A day after it received one of the six aircraft on orders from China, Nepal Airlines Corporation (NAC) has announced promotional fares—nearly half of what private airlines are charging—on the major trunk routes.
The promotional airfare scheme, which will come into effect from May 15 and is expected to last for at least a month, gives an indication that NAC could adopt aggressive pricing strategy, heating up competition in the domestic aviation.
On Sunday, ending a 28-year drought, NAC added a Chinese-made Modern Ark 60 (MA60) aircraft to its domestic fleet. With this 56-seater turboprop, the national flag bearer will resume flights on trunk routes after almost 12 years. Before the arrival of the MA 60, NAC had just one ageing Twin Otter in its domestic fleet.
NAC Spokesperson Ram Hari Sharma said after the end of the promotional fare scheme, the normal airfares would be some 20-22 percent cheaper than what other private carriers charge.

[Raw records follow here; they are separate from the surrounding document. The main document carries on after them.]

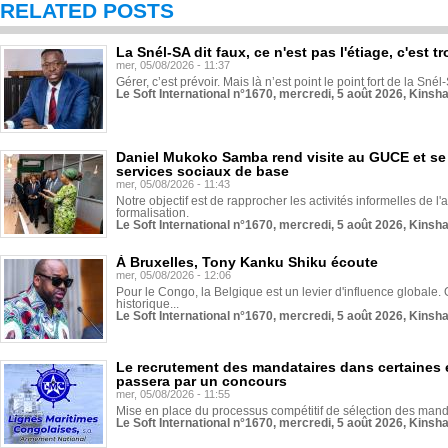
RELATED POSTS
La Snél-SA dit faux, ce n'est pas l'étiage, c'est
mer, 05/08/2026 - 11:37
Gérer, c’est prévoir. Mais là n’est point le point fort de la Sn
Le Soft International n°1670, mercredi, 5 août 2026, Kinsh
Daniel Mukoko Samba rend visite au GUCE et se
services sociaux de base
mer, 05/08/2026 - 11:43
Notre objectif est de rapprocher les activités informelles de l'
formalisation.
Le Soft International n°1670, mercredi, 5 août 2026, Kinsh
À Bruxelles, Tony Kanku Shiku écoute
mer, 05/08/2026 - 12:06
Pour le Congo, la Belgique est un levier d'influence globale. O
historique...
Le Soft International n°1670, mercredi, 5 août 2026, Kinsh
Le recrutement des mandataires dans certaines 
passera par un concours
mer, 05/08/2026 - 11:55
Mise en place du processus compétitif de sélection des manda
Le Soft International n°1670, mercredi, 5 août 2026, Kinsh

NAC has set the one-way promotional fare for Kathmandu-Dhangadhi sector at Rs 5,740, while the normal fare of private carriers on the sector stands at Rs 11,795. For KTM-Bhadrapur sector, NAC will charge Rs 4,130 compared to Rs 8,165 charged by private airlines.
Similarly, NAC’s promotional fares for KTM-Biratnagar and KTM-Bhairahawa routes are Rs 3,505 and Rs 3,145, respectively. On the same routes, normal fares of private carriers are Rs 7,075 and Rs 6,205, respectively.
“We will focus on service delivery first and competition will be part of our business,” Sharma said. “Either it is on service or airfare, our aim is to serve travelers at reasonable rates.”
Sharma, however, said NAC will go for a healthy competition.
Industry insider say NAC, which plans to make an aggressive comeback in the market, is likely to impact two major domestic players—Buddha Air and Yeti Airlines—forcing them to go for price cuts.
“Given the market trend, competition will obviously increase,” said Rupesh Joshi, executive manager at Buddha Air. “However, we have not yet decided what our strategy will be as NAC will only have a single aircraft at present to serve trunk routes,” he said.
Normally, the occupancy of domestic carriers largely depends on the pricing structure—if airfares drop, airlines gets more flyers. However, Yeti Airlines believes on quality and safety as major “passenger attracting mantra”. “The price difference will not make much difference as far as loyal clients are concerned, but price-conscious travelers may shift,” said Roshan Regmi, marketing manager at Yeti Airlines.
What encourages NAC to go for a price war is it does not have to repay loans and interest for at least seven years. As per the commercial agreement signed between Nepal and China, NAC has been offered a seven-year grace period for loan repayment. This will allow NAC to enjoy
earnings for at least seven years, or it has to repay its loan and interest in 13 years on an installment basis.